Find every line in the records below that holds the word "none", and copy it out.

Change listing data:
----
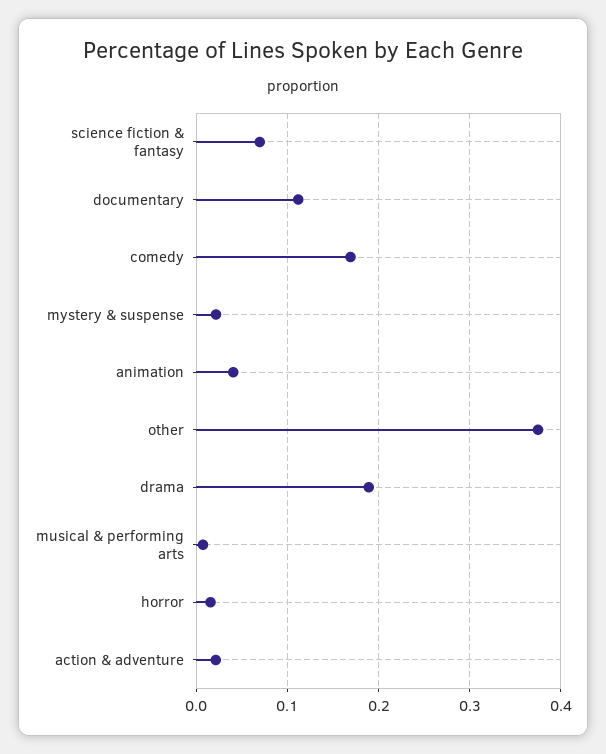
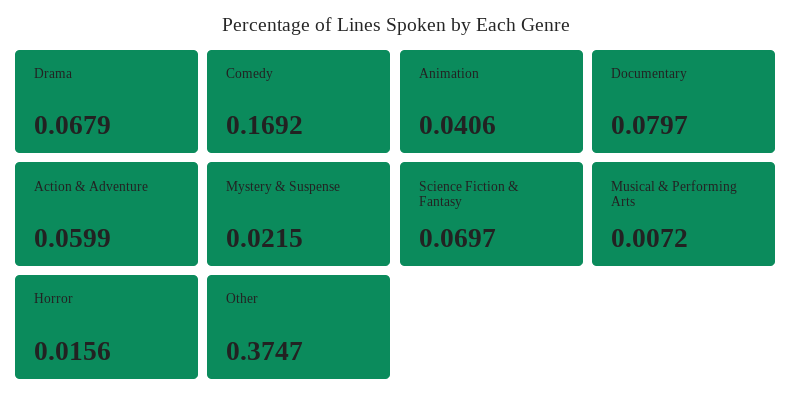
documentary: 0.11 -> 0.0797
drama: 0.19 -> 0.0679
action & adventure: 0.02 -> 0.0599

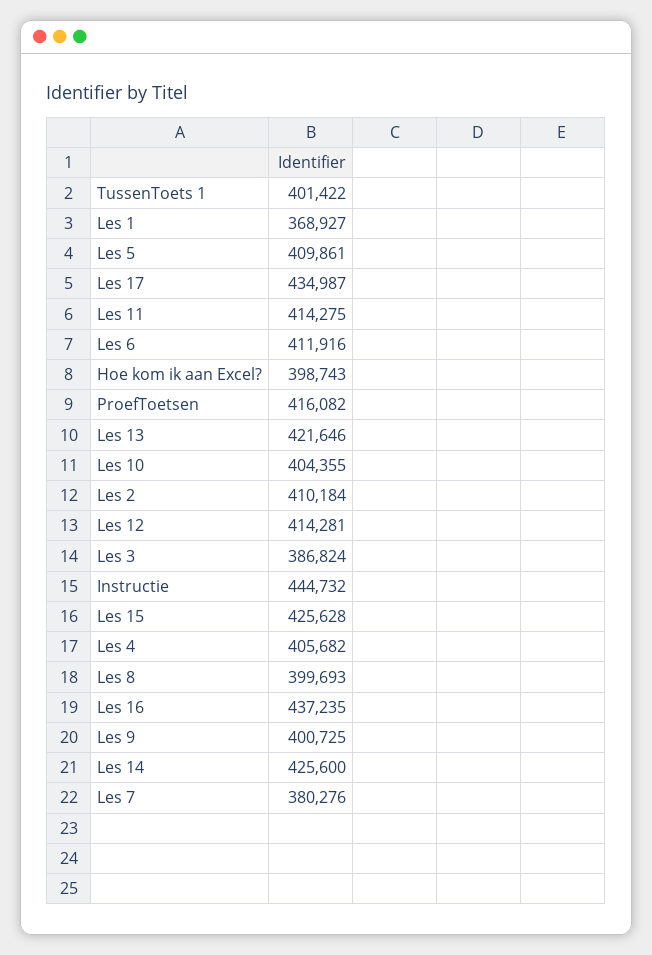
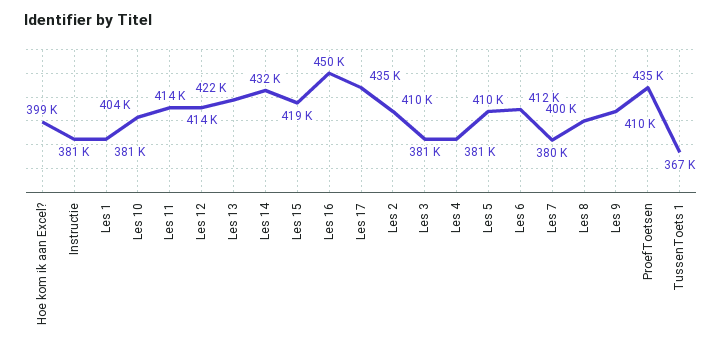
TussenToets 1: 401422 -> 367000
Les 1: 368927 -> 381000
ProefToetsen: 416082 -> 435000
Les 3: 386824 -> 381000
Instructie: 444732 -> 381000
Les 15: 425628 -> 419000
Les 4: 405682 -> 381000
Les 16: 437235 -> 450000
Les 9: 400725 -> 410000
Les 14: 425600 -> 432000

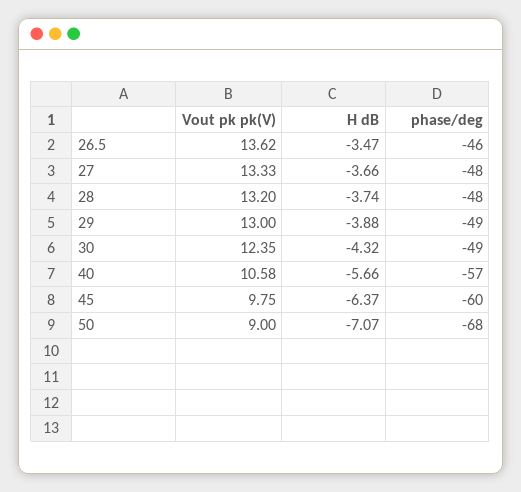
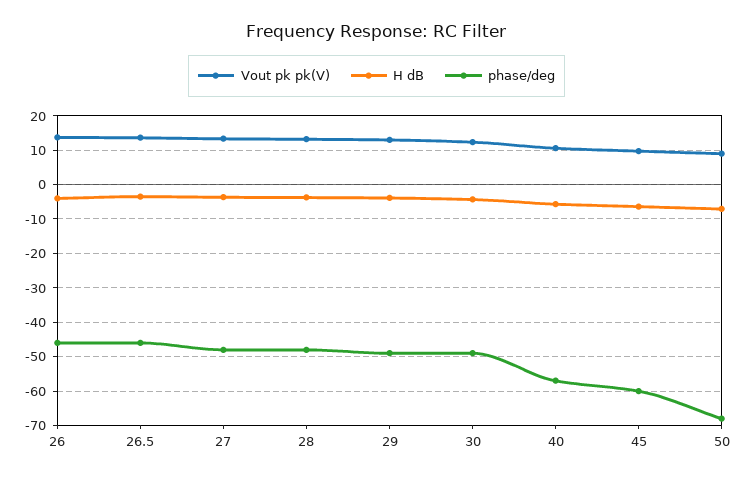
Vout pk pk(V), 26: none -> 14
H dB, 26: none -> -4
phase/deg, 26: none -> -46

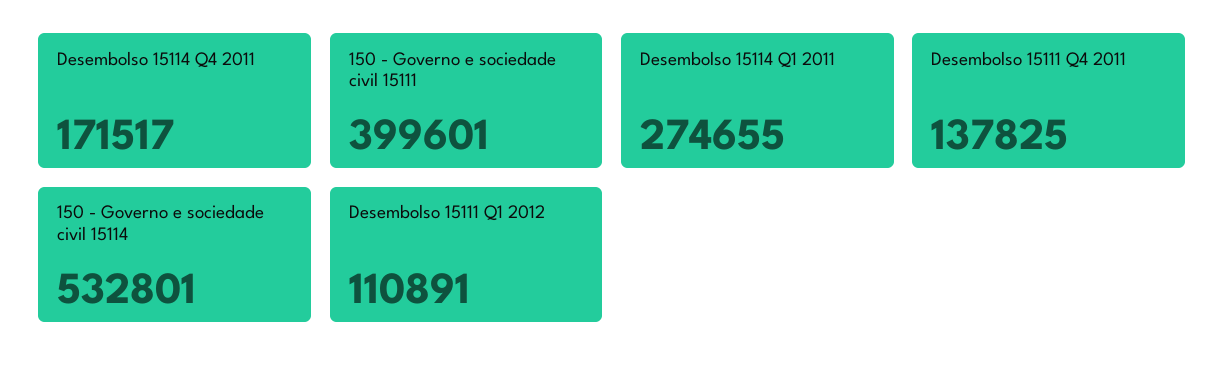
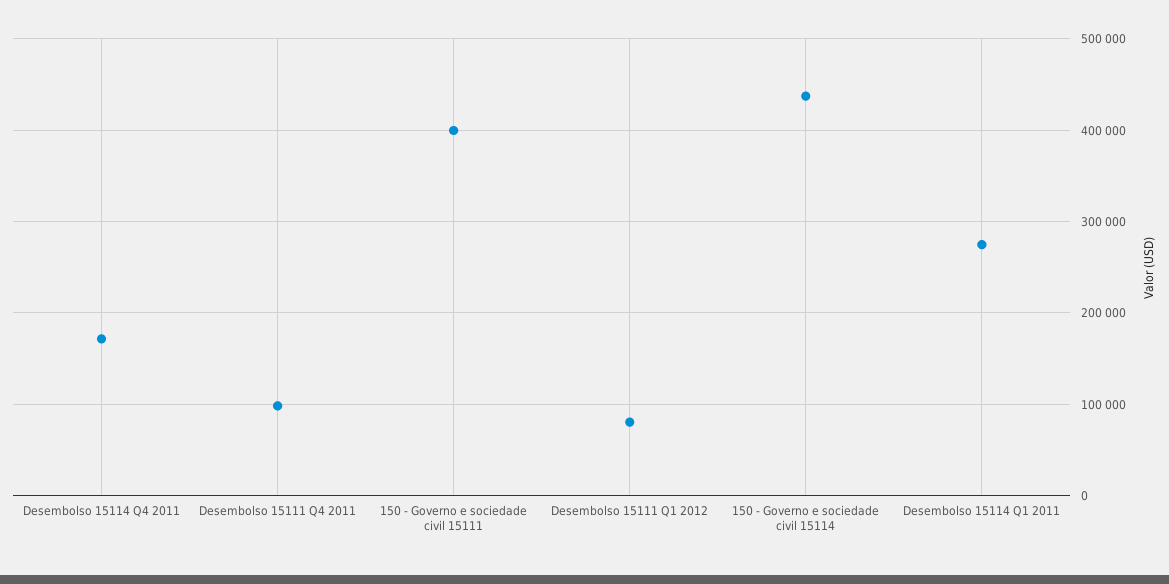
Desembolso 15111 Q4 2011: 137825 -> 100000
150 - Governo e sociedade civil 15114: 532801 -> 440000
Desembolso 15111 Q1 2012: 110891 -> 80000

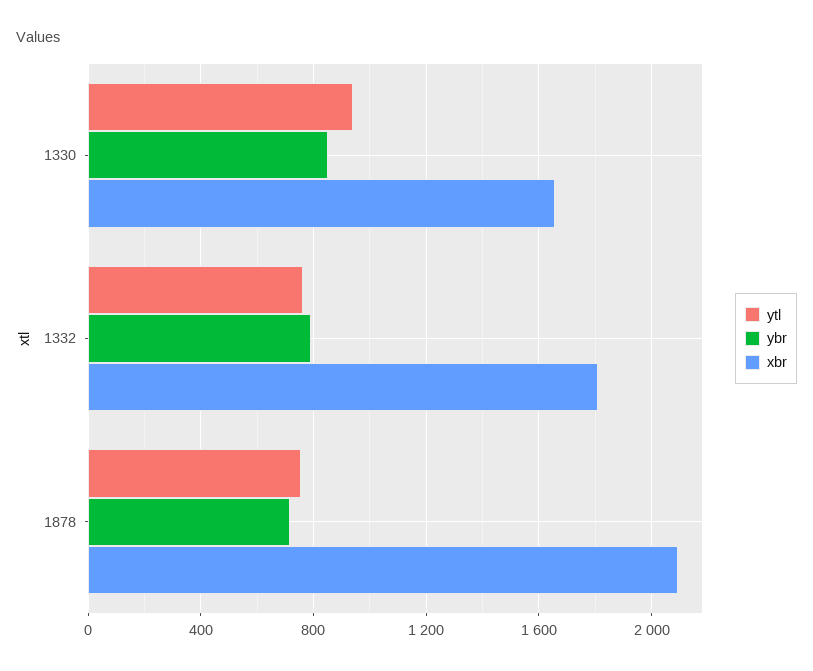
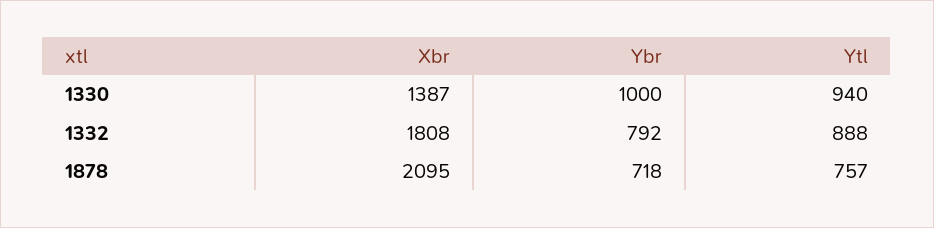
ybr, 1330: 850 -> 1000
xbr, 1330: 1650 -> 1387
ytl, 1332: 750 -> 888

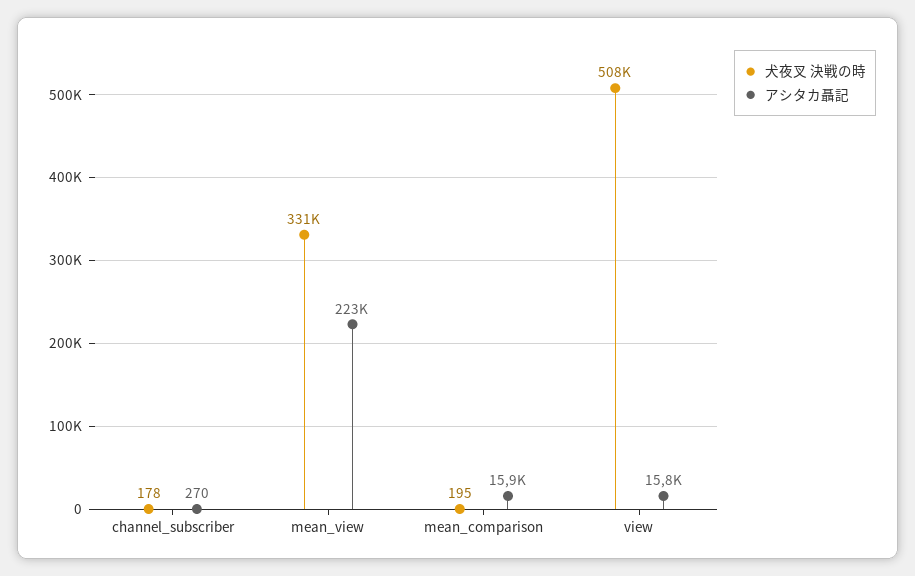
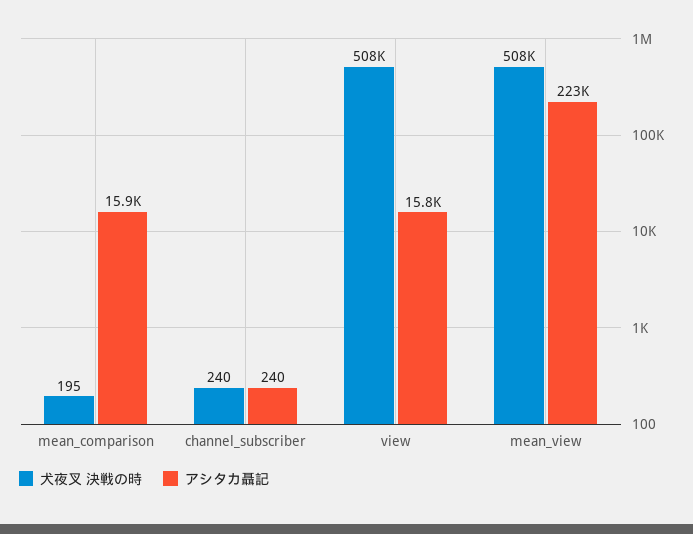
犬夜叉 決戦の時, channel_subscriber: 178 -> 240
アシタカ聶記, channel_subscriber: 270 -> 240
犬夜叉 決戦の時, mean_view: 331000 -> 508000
----
◆ Solution for this task ◆
Vout pk pk(V), 26: none -> 14
H dB, 26: none -> -4
phase/deg, 26: none -> -46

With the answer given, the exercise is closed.